WHAT IS EXPECTED:
Go through the records and set each one down exactly, skipping any picture.

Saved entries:
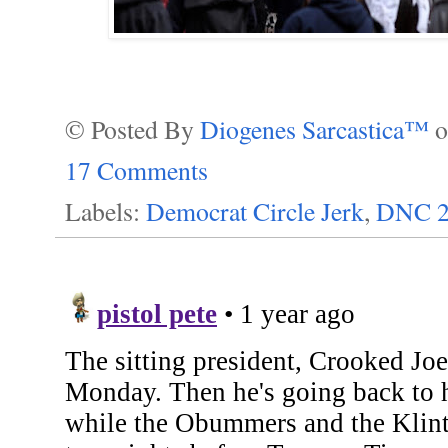
© Posted By
Diogenes Sarcastica™
17 Comments
Labels:
Democrat Circle Jerk
,
DNC 2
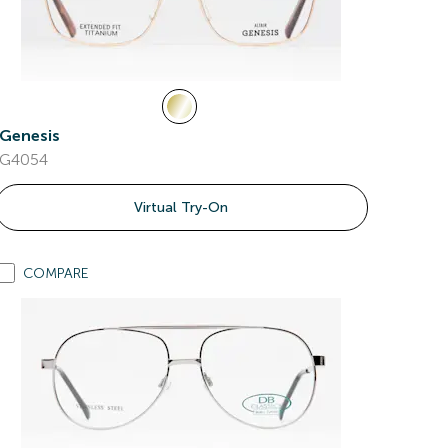
Genesis
G4054
Virtual Try-On
COMPARE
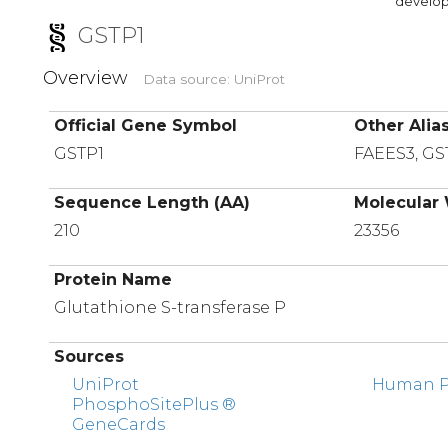
developi
GSTP1
Overview
Data source: UniProt
Official Gene Symbol
Other Alia
GSTP1
FAEES3, GS
Sequence Length (AA)
Molecular 
210
23356
Protein Name
Glutathione S-transferase P
Sources
UniProt
Human Pr
PhosphoSitePlus ®
GeneCards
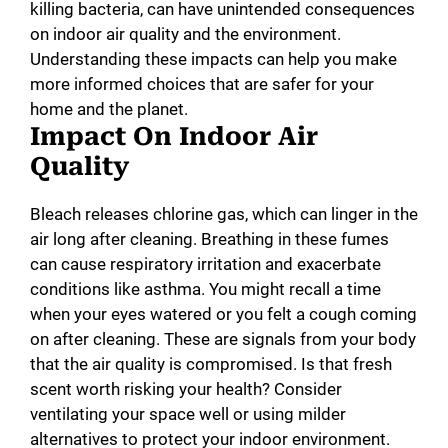
killing bacteria, can have unintended consequences
on indoor air quality and the environment.
Understanding these impacts can help you make
more informed choices that are safer for your
home and the planet.
Impact On Indoor Air
Quality
Bleach releases chlorine gas, which can linger in the
air long after cleaning. Breathing in these fumes
can cause respiratory irritation and exacerbate
conditions like asthma. You might recall a time
when your eyes watered or you felt a cough coming
on after cleaning. These are signals from your body
that the air quality is compromised. Is that fresh
scent worth risking your health? Consider
ventilating your space well or using milder
alternatives to protect your indoor environment.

ANSWER TO THIS PROBLEM:
© Posted By
Diogenes Sarcastica™
17 Comments
Labels:
Democrat Circle Jerk
,
DNC 2
Genesis
G4054
Virtual Try-On
COMPARE
developi
GSTP1
Overview
Data source: UniProt
Official Gene Symbol
Other Alia
GSTP1
FAEES3, GS
Sequence Length (AA)
Molecular 
210
23356
Protein Name
Glutathione S-transferase P
Sources
UniProt
Human Pr
PhosphoSitePlus ®
GeneCards
killing bacteria, can have unintended consequences
on indoor air quality and the environment.
Understanding these impacts can help you make
more informed choices that are safer for your
home and the planet.
Impact On Indoor Air
Quality
Bleach releases chlorine gas, which can linger in the
air long after cleaning. Breathing in these fumes
can cause respiratory irritation and exacerbate
conditions like asthma. You might recall a time
when your eyes watered or you felt a cough coming
on after cleaning. These are signals from your body
that the air quality is compromised. Is that fresh
scent worth risking your health? Consider
ventilating your space well or using milder
alternatives to protect your indoor environment.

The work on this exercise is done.